Plaintiff, a former professional athlete, brought misappropriation of name claims against defendants, the creators, publishers, and marketers of a comic book (creators). The Circuit Court of St. Louis, Missouri, found in favor of the athlete, but granted the creators' motion for judgment not withstanding the verdict (JNOV) and, in the alternative, ordered a new trial in the event the JNOV was overturned on appeal. The athlete appealed.


The athlete sought to recover the amount of the fair market value the creators should have paid to use his name in connection with the comic book and its related promotional products. On review, the supreme court determined that the athlete's case was more precisely labeled a right of publicity action. Although the comic book character was not about the athlete, he maintained that the sharing of the same name and the common persona of a tough-guy "enforcer" created an unmistakable correlation between himself and the comic book character, which established that the creators used his name and identity.

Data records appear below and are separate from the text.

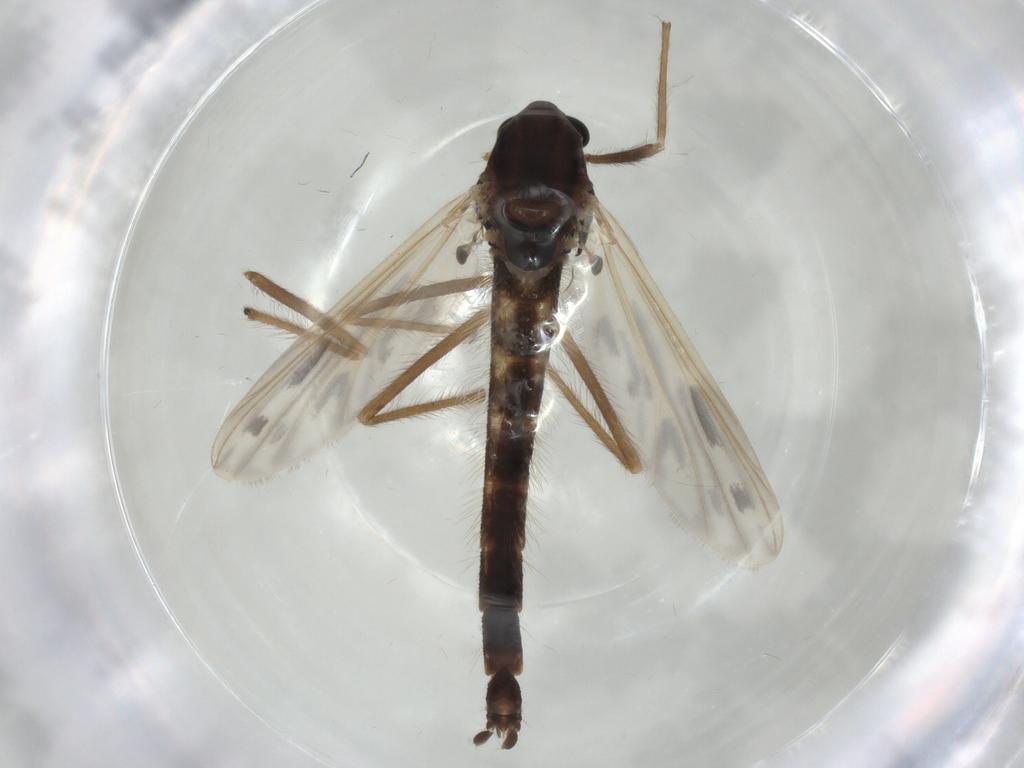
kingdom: Animalia
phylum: Arthropoda
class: Insecta
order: Diptera
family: Chironomidae
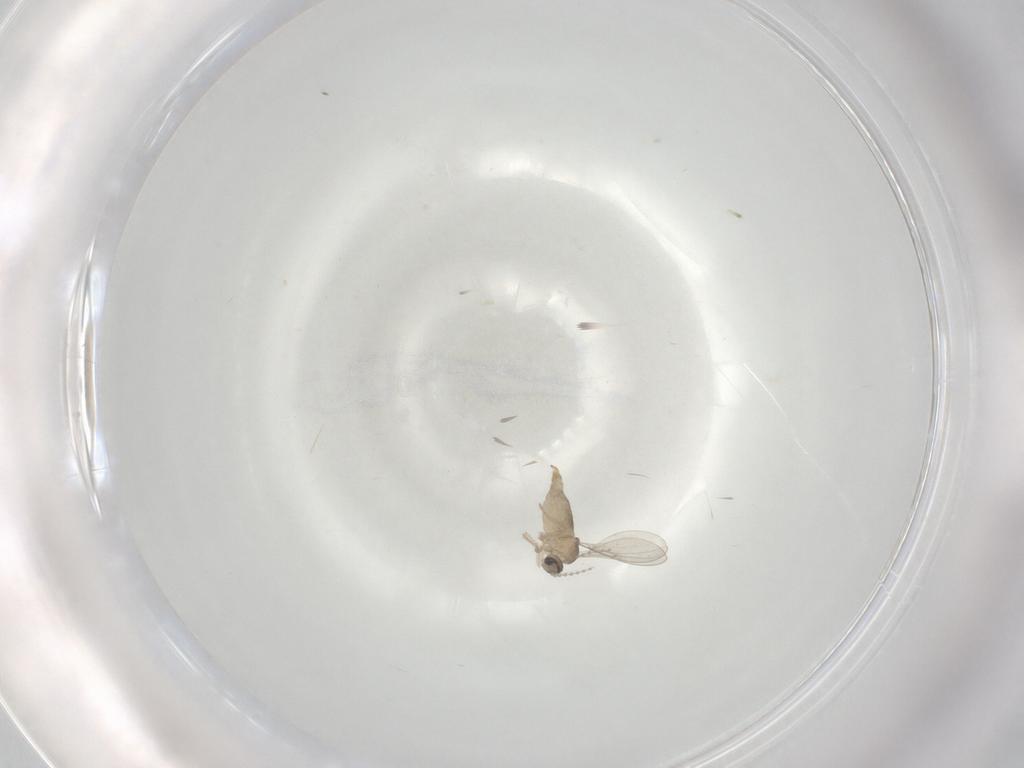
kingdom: Animalia
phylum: Arthropoda
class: Insecta
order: Diptera
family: Cecidomyiidae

  • The supreme court agreed, holding that the athlete presented sufficient evidence to prove his name was used as a symbol of his identity. 
  • The evidence was also sufficient to establish the creators' intent to gain a commercial advantage by using the athlete's name to attract consumer attention to the comic book and related products. 
  • Under the predominant use test, because the use and identity of the athlete's name became predominantly a ploy to sell comic books and related products rather than an artistic or literary expression, the comic book was not protected by the First Amendment.

The JNOV was reversed, the judgment granting a new trial was affirmed, the judgment denying injunctive relief was affirmed, and the case was remanded.